Aujourd’hui cependant, pour le deuxième anniversaire du Safir francophone, j’ai opté pour les aveux : il y a deux ans, lorsque j’annonçais à M. Talal Salman mon projet de fonder une version d’As-Safir en langue française, étant consciente des déficits financiers de la presse écrite, j’ai ajouté que j’en assurais moi-même le financement. Très vite enchanté par le produit, il me dira plus tard : « Vous êtes la plus belle chose qui nous soit arrivée dans l’histoire d’As-Safir. »    
Le calendrier a peut-être ses significations, et sans aucun doute ses coïncidences. En avril 2013, mon père, avec qui je cohabitais, est parti pour le pays du repos éternel, épuisé et dévoré par la maladie. Je congédiai aussitôt le personnel qui l’entourait, et remerciai son chauffeur : le designer du supplément allait bientôt prendre la place de l’infirmière du défunt, ma banque d’images encombrer la loge du chauffeur, et les premières liasses d’articles sélectionnés pour traduction, s’entasser dans la chambre de bonne, tandis que la salle à manger, désertée, allait servir de laboratoire pour la production du mensuel. En avril 2014, un an tout juste après la mort de mon père, Le Safir francophone était né. Si nos rêves ne sont pas à portée de main, ils ne sont peut-être pas très loin. Regardez bien, cherchez. Saisissez-les, donnez-leur forme, apprenez à les faire basculer dans la réalité.  

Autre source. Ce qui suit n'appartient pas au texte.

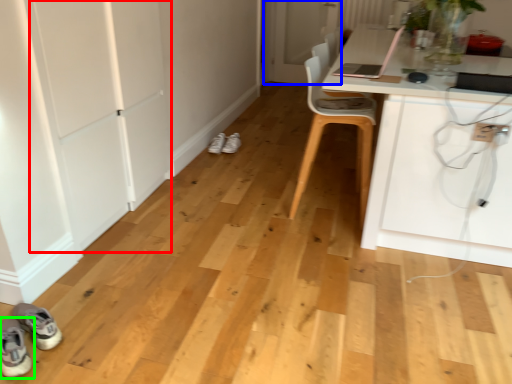
Question: Based on their relative distances, which object is farther from door (highlighted by a red box)? Choose from door (highlighted by a blue box) and footwear (highlighted by a green box).

Choices:
 (A) door
 (B) footwear

Answer: (A)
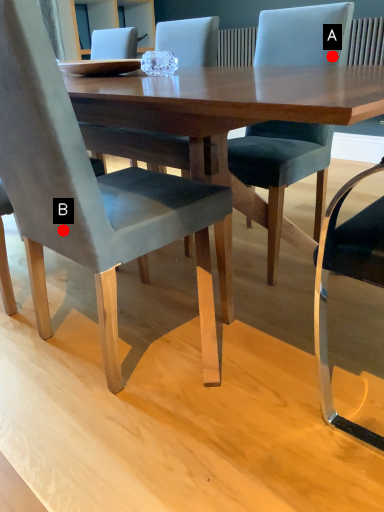
Question: Two points are circled on the image, labeled by A and B beside each circle. Which of the following is the farthest from the observer?

Choices:
 (A) A is further
 (B) B is further

Answer: (A)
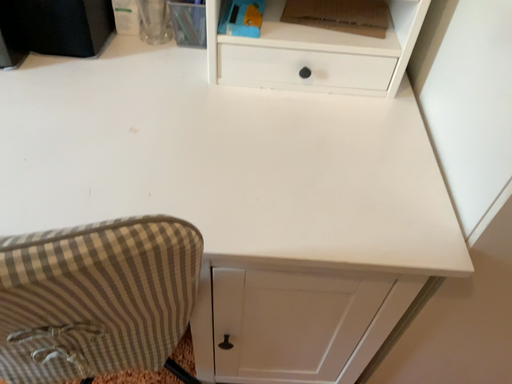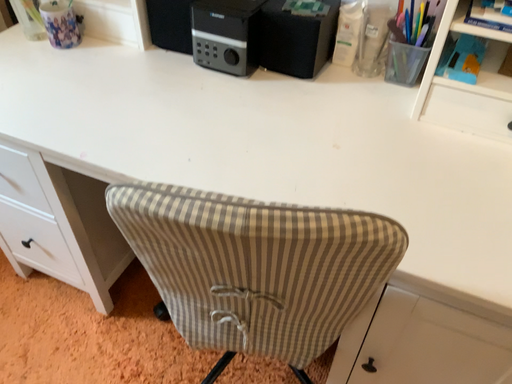
Question: How did the camera likely rotate when shooting the video?

Choices:
 (A) rotated right
 (B) rotated left

Answer: (B)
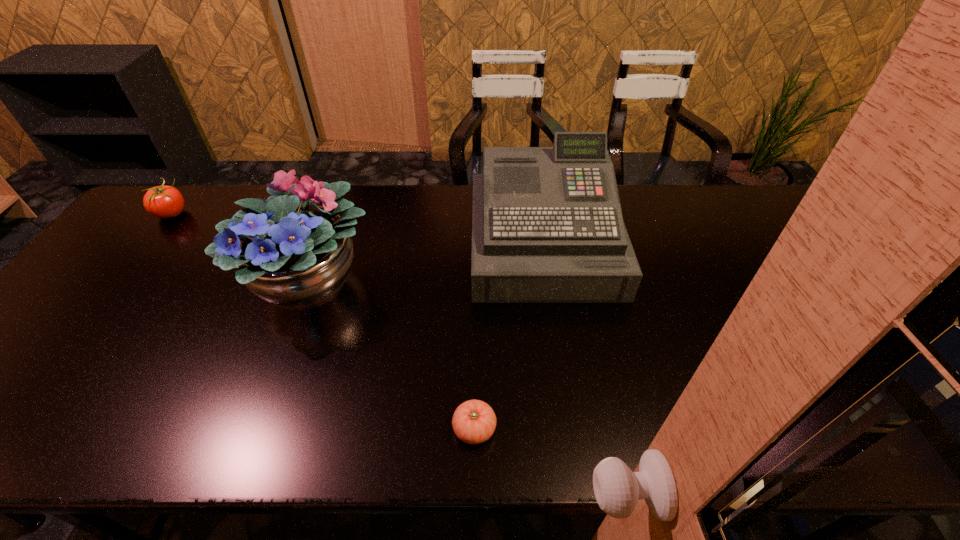
Where is `bouquet`? This screenshot has height=540, width=960. bouquet is located at coordinates (289, 251).

Identify the location of cash register. (547, 227).

I want to click on the second shortest object, so click(163, 201).

This screenshot has width=960, height=540. Find the location of `the taller tomato`. the taller tomato is located at coordinates (163, 201).

At what (x,y) coordinates should I click in order to perform the action: click on the shorter tomato. Please return your answer as a coordinate pair (x, y). The image size is (960, 540). Looking at the image, I should click on (474, 421).

Where is `the shortest object`? The width and height of the screenshot is (960, 540). the shortest object is located at coordinates (474, 421).

This screenshot has height=540, width=960. In order to click on vacant area situated on the left of the bouquet in this screenshot , I will do `click(132, 282)`.

The image size is (960, 540). I want to click on free space located 0.340m on the front-facing side of the cash register, so click(x=571, y=426).

The image size is (960, 540). In order to click on vacant space located on the right of the second shortest object in this screenshot , I will do `click(245, 214)`.

This screenshot has width=960, height=540. In order to click on free location located 0.170m on the right of the nearest object in this screenshot , I will do `click(578, 429)`.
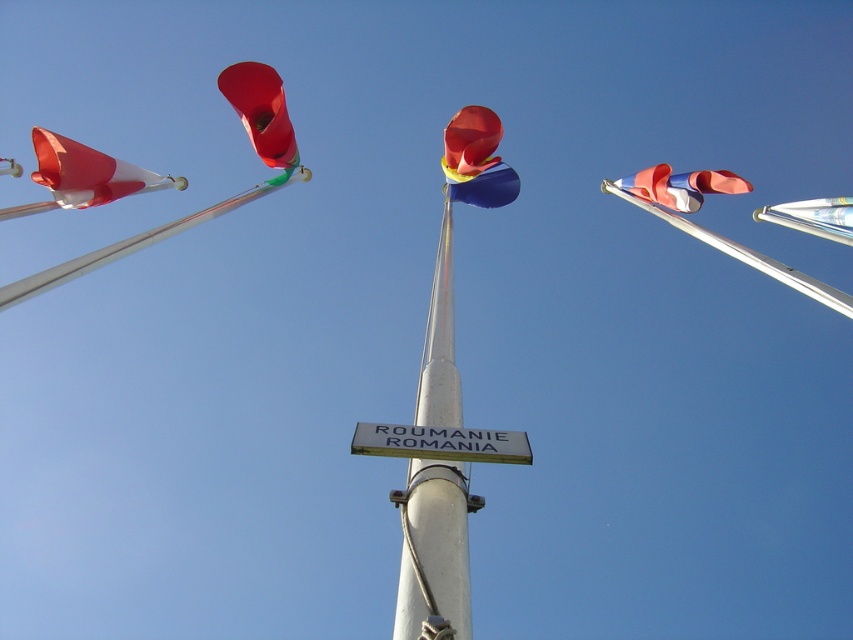
Question: Does silver metallic pole at center appear on the left side of metallic silver flag pole at right?

Choices:
 (A) no
 (B) yes

Answer: (B)

Question: Which point is farther to the camera?

Choices:
 (A) (151, 188)
 (B) (743, 252)

Answer: (A)

Question: Is the position of silver metallic pole at center more distant than that of white/red striped cone at left?

Choices:
 (A) yes
 (B) no

Answer: (B)

Question: Is shiny metallic flag at center wider than matte white flag at right?

Choices:
 (A) yes
 (B) no

Answer: (B)

Question: Which of the following is the farthest from the observer?

Choices:
 (A) (524, 438)
 (B) (73, 196)

Answer: (B)

Question: Which point is closer to the camera?

Choices:
 (A) matte white flag at right
 (B) silver metallic pole at center
 (C) metallic silver flag pole at right
 (D) shiny metallic flag at center

Answer: (B)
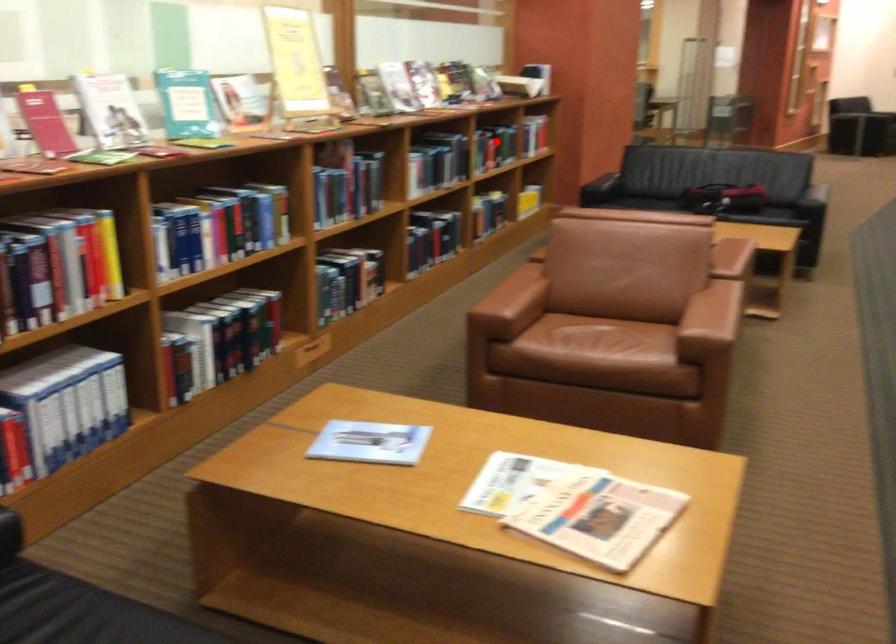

« Si tu veux t’offrir quelque chose dans la vie, économise tes deniers et place-les ici », m’avait conseillé mon père en m’offrant ma première tirelire. Le Safir francophone, financé par une tirelire d’enfant ? Presque, en tout cas selon le même système… Quelle déception ! Pas de services secrets, alors ? Aucun mécène se dérobant aux regards ? Les passionnés de mystère en sortiront frustrés, mais la vérité ne fait jaillir personne de l’ombre. Bien sûr, mes rentrées d’argent, mes économies n’ont pas suffi, avouons-le, j’ai donc dû doubler mon rythme de travail, pour gagner plus, et très peu de temps restait alors pour Le Safir francophone : j’ai reculé l’heure du sommeil nocturne, et de l’enfer des nuits blanches est né le paradis d’un supplément sur papier glacé. L’expérience a été couronnée de succès, incarnée par vingt-quatre numéros somptueux, de véritables perles qui insufflent la vie dans ma maison, répandent la beauté autour d’elles, illuminent les bibliothèques et font étinceler entre les mains de nos lecteurs la richesse de leur nacre irisée. Il me semble que mon père n’aurait pas désapprouvé. D’autant qu’il se serait laissé immanquablement séduire par la qualité et la féerie des images et des couleurs. D’ailleurs, je devrais peut-être songer à lui en apporter quelques exemplaires pour notre prochaine rencontre…

Leila Barakat est actuellement chef d’équipes d’experts dans deux projets de développement.